First, why is it good? Well, it's got a fun premise: what happens to the world if everything electrical suddenly stops working? No computers, no powered farm equipment or transportation or medical devices or anything like that, at all, ever. Disaster. Our society is dependent on these things, and so chaos follows.
Another of the good choices the series made was to set the show about 15 years post-apocalypse. This means we get to skip the really gory and depressing part of the story, where millions and millions of people starve and/or kill each other, and we take up the narrative when things have more or less stabilized.
Another of the good choices was casting Billy Burke (a.k.a "Mustache Dad" from the terrible
Twilight series) as one of the main characters. He does a great job playing the world-weary, reluctant hero. Every time he's on the screen, I'm having fun watching the show.
And the best thing the show has done has been to handle its backstory well. They use flashbacks to tell some of what happened in the first few days/months/years post-apocalypse, and they interweave the flashbacks with the current-time narrative in ways that illuminate why the characters are they people they are today. I don't want to get too spoiler-y, but my favorite backstory flashback showed the moment that changed one character enough that he eventually formed a military dictatorship, and it was enlightening and believable and NOT what (or, rather, WHO) I had expected, and I just loved it.
The bad? Well . . . mostly, it's Charlie, the petulant, unreasonable and unreasoning main character. The phrase "too stupid to live" was invented for fictional characters like her. Moments after a gang of thugs attack her and her friends, she's found arguing that her friends shouldn't think the worst of humanity. If her uncle (the aforementioned awesome Billy Burke) saves her life, she yells at him for being too violent. If her uncle shows mercy, she yells at him for being too soft. Nothing any of her friends - all of whom are risking their lives to help her on her mission to save her brother - do is good enough for her. She's pouty and perfect and they all just have to deal.
And . . . the thing is, you could have a character like this and use her well. Self-righteous teenagers are pretty common in real life, after all. But instead of letting her be disillusioned and learn from it, or court disaster and learn wisdom, or anything like that, the narrative seems to insist that we admire her for her pluck.
And, argh. I just can't.
So I watch the show, enjoying its far-fetched premise and rooting for all the secondary characters, and hoping against hope that the writers fix the heroine.
Oh - I said there were two things wrong with the show. The second is that some of the plot twists and setting elements strain my credulity. Where are the characters getting all these new, clean clothes? How is our intrepid band finding food? If society has completely fallen apart, why haven't all of the hard-won women's rights completely disappeared, or at least been significantly damaged?

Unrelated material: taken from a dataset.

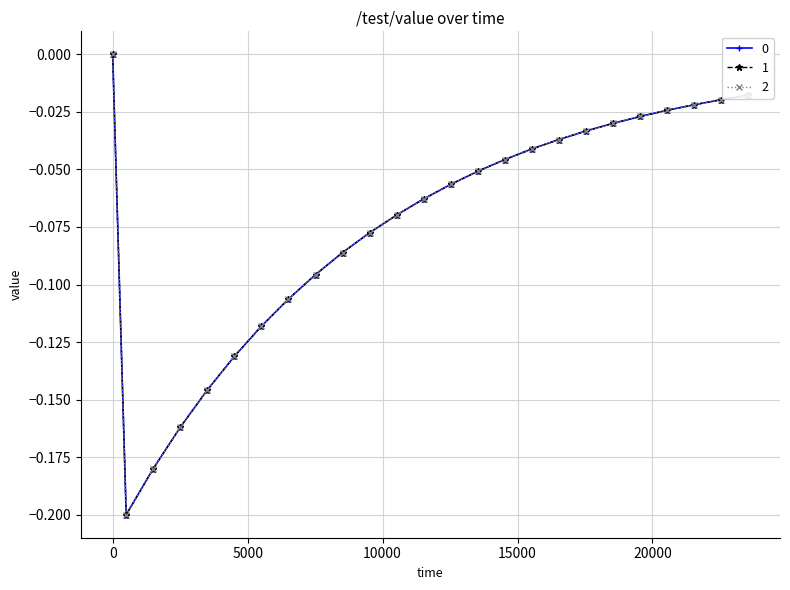

True or false: 0 and 2 intersect in this chart.

False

Sans birth control, why aren't there a lot more toddlers running around?
But they address
enough of the problems their apocalypse poses that I can pretend to ignore the gaps they missed. I'd like something a bit more consistent, but the show's interesting enough that I'm going to watch it despite the things they've missed.
If you do watch it, I recommend starting at the beginning, and not with the latest episode, because it's not really episodic - the plot builds on previous revelations. Also, because the latest episode was probably my least favorite. ;)
But, again, only watch it if you're enough of a spec fic fan that you'll enjoy the story despite the frustrations. Because the frustrations? They abound.